Friday 10 June 2011

St Margaret, St Waltheof, and the Bear

I may have mentioned once or twice that I'm very fond of St Margaret of Scotland. June 10th was the traditional date of her feast until the reform of the Roman Calendar in 1969, and I'm just in time to mark it. I thought for a little while about how to do this, but ended up doing just what I wanted to do all along: reposting these stories about Margaret and her husband King Malcolm.

Now and then she helped herself to something or other out of the King's private property, it mattered not what it was, to give to a poor person; and this pious plundering the King always took pleasantly and in good part. It was his custom to offer certain coins of gold upon Maundy Thursday and at High Mass, some of which coins the Queen often devoutly pillaged, and bestowed on the beggar who was petitioning her for help. Although the King was fully aware of the theft, he generally pretended to know nothing of it, and felt much amused by it. Now and then he caught the Queen in the very act, with the money in her hand, and laughingly threatened that he would have her arrested, tried, and found guilty.

And:

Although [Malcolm] could not read, he would turn over and examine books which she used either for her devotions or her study; and whenever he heard her say that she was fonder of one of them than the others, this one he too used to look at with special affection, kissing it, and often taking it into his hands. Sometimes he sent for a worker in precious metals, whom he commanded to ornament that volume with gold and gems, and when the work was finished, the king himself used to carry the volume to the queen as a kind proof of his devotion.

Why, no, I am not endlessly attracted by stories of people who lead their spouses to holiness; why do you ask?

Here's a fun fact related to what I'm currently working on (look away now if you don't enjoy pointless chatter about medieval genealogy): Margaret's son David married Matilda, the daughter of Waltheof. Since I have been doing little but think about Waltheof lately, this fact never ceases to entertain me. It's fun to work out the implications. First of all, it meant that the children of David and Matilda had two saints among their four grandparents (both Margaret and Waltheof were dead by the time of their children's marriage, which took place in 1114). That's pretty cool, even before you factor in Edward the Confessor and the various saints of Wessex among Margaret's ancestors, and the fact that one of Matilda's sons by her first marriage became a saint too.

Secondly: Waltheof was executed for treason by William the Conqueror. But his son-in-law David had a sister, Edith, who married the son of William; she was responsible for bringing the bloodline of the Anglo-Saxon kings back into the Norman line.

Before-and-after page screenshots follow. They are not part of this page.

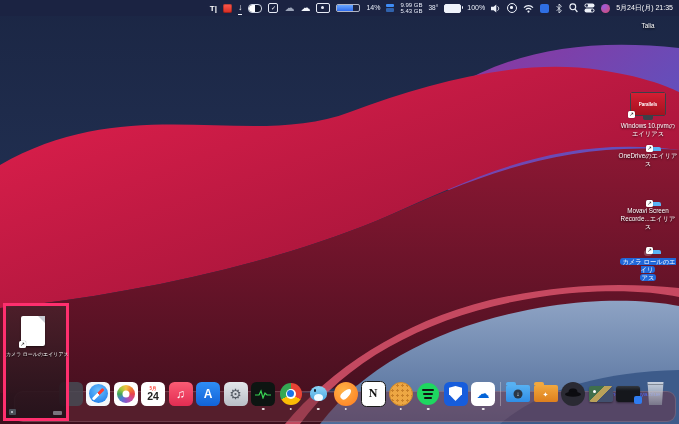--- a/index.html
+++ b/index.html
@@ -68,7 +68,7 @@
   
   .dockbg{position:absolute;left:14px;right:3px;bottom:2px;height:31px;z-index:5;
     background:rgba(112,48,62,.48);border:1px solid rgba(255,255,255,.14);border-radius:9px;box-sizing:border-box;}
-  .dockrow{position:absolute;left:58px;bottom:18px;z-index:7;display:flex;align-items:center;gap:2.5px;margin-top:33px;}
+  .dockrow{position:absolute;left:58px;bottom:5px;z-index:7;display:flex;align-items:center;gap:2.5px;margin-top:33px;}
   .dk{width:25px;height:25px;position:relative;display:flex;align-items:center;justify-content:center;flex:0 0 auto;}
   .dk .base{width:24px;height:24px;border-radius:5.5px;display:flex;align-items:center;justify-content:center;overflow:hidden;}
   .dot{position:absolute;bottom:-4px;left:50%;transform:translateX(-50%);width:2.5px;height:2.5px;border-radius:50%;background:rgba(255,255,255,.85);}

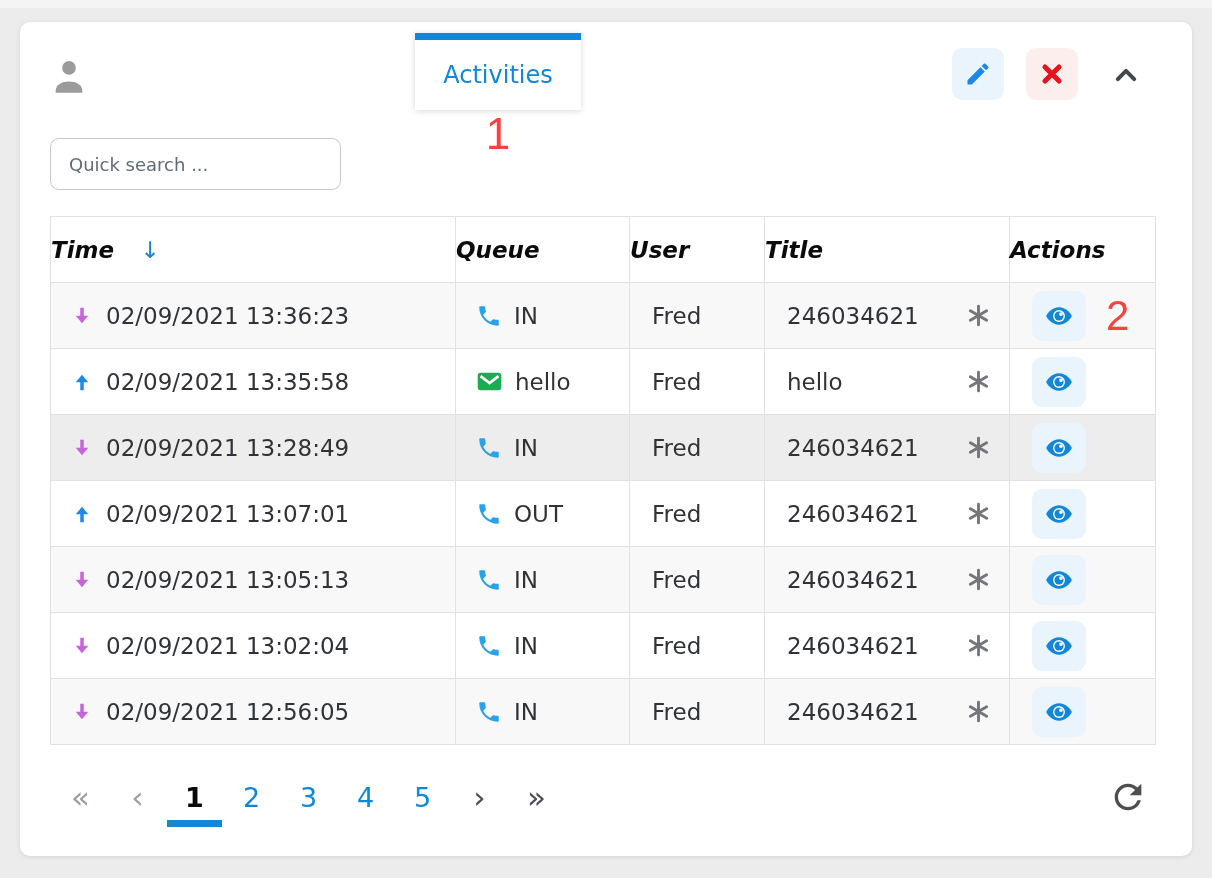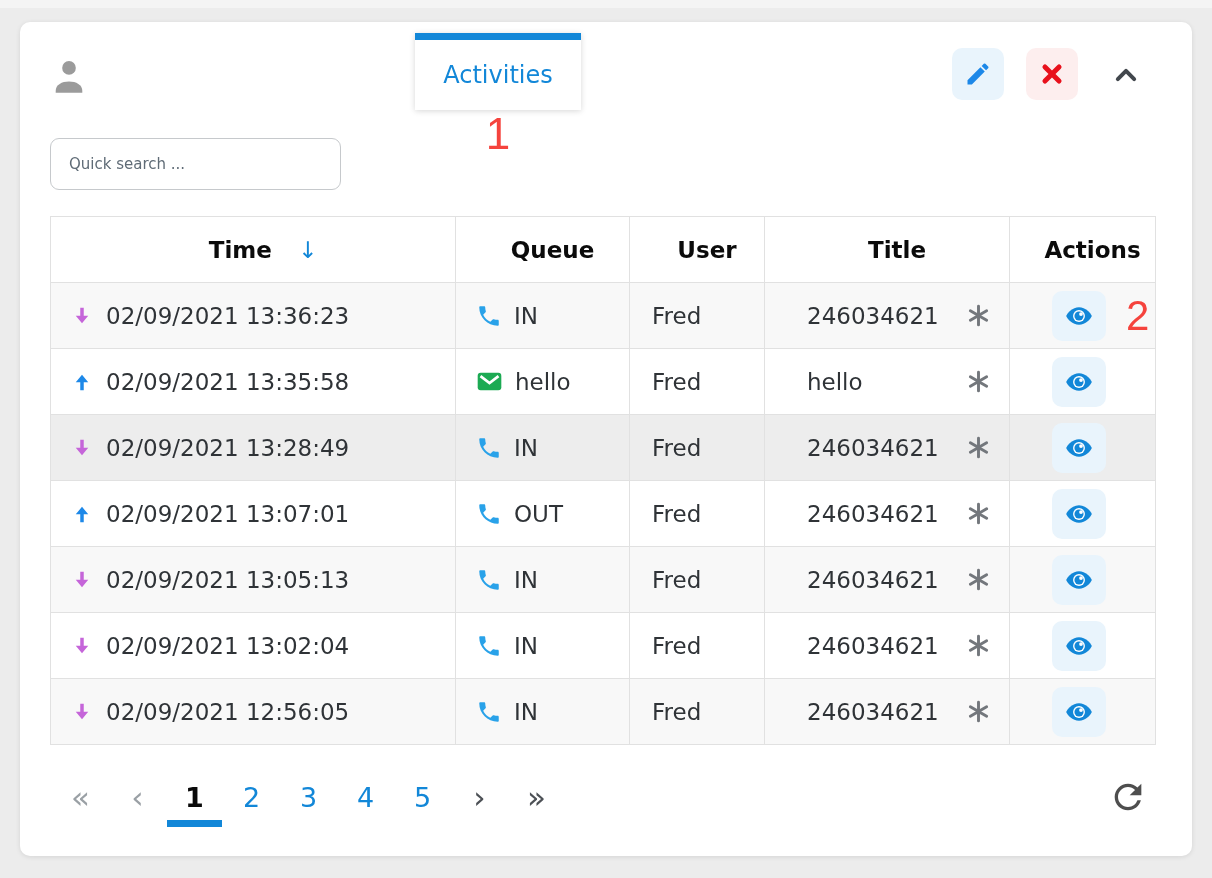--- a/index.html
+++ b/index.html
@@ -65,7 +65,7 @@
   .search-input{
     display:block;margin-left:30px;width:291px;height:52px;
     border:1px solid #c6c9cc;border-radius:9px;padding:0 18px;
-    font-size:15px;font-family:inherit;color:#3c4852;background:#fff;outline:none;
+    font-size:18px;font-family:inherit;color:#3c4852;background:#fff;outline:none;
   }
   .search-input::placeholder{color:#5f6b76;}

Thirdly: the only other place in England, apart from Crowland, where Waltheof was venerated as a saint was at Romsey Abbey in Hampshire (we know this because Anselm didn't approve of it, and wrote to the nuns telling them to cut it out). Margaret's sister was a nun at Romsey. So was Margaret's daughter Edith, for a bit (although, controversial...). Coincidence? I don't know.

Fourthly (I saved the best to last): because of this marriage, the present Queen is theoretically the direct descendant of a polar bear. Yes, really. Waltheof's grandfather claimed to be the son of a bear and a human woman (he had furry ears to prove it). Through the marriage of Waltheof's daughter, he (and the bear) became an ancestor of the kings of Scotland, from whom the current royal family are descended. I wonder if anyone's told the Queen this?